We performed gene-expression profiling using Affymetrix U133A GeneChips with RNA from 220 mature aggressive B-cell lymphomas, including a core group of 8 Burkitt's lymphomas that met all World Health Organization (WHO) criteria. A molecular signature for Burkitt's lymphoma was generated, and chromosomal abnormalities were detected with interphase fluorescence in situ hybridization and array-based comparative genomic hybridization.

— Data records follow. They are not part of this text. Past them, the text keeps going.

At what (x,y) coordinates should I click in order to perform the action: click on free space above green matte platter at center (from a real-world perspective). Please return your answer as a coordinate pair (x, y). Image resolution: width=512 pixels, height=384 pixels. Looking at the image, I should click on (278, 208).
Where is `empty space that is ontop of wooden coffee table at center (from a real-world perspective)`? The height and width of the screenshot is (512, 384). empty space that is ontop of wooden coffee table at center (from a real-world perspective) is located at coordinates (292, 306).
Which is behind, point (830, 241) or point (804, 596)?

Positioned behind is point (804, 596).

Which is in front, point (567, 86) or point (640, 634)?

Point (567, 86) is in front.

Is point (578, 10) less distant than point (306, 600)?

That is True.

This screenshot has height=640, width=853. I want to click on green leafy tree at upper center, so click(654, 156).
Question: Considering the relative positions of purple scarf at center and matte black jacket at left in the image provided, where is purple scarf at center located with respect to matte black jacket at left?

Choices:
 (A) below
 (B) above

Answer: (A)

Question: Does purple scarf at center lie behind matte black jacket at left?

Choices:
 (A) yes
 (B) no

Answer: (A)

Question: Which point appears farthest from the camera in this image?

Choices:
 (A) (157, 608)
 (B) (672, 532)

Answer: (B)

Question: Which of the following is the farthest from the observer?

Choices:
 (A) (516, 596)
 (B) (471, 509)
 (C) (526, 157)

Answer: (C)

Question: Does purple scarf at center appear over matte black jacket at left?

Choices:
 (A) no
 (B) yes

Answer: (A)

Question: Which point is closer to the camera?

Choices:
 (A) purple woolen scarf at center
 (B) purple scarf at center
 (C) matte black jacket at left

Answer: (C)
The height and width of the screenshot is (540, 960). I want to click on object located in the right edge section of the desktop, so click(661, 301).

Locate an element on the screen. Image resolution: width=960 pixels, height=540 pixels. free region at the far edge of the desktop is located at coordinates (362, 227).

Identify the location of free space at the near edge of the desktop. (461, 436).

We used the molecular signature for Burkitt's lymphoma to identify 44 cases: 11 had the morphologic features of diffuse large-B-cell lymphomas, 4 were unclassifiable mature aggressive B-cell lymphomas, and 29 had a classic or atypical Burkitt's morphologic appearance. Also, five did not have a detectable IG-myc Burkitt's translocation, whereas the others contained an IG-myc fusion, mostly in simple karyotypes. Of the 176 lymphomas without the molecular signature for Burkitt's lymphoma, 155 were diffuse large-B-cell lymphomas. Of these 155 cases, 21 percent had a chromosomal breakpoint at the myc locus associated with complex chromosomal changes and an unfavorable clinical course.
Our molecular definition of Burkitt's lymphoma clarifies and extends the spectrum of the WHO criteria for Burkitt's lymphoma. In mature aggressive B-cell lymphomas without a gene signature for Burkitt's lymphoma, chromosomal breakpoints at the myc locus were associated with an adverse clinical outcome.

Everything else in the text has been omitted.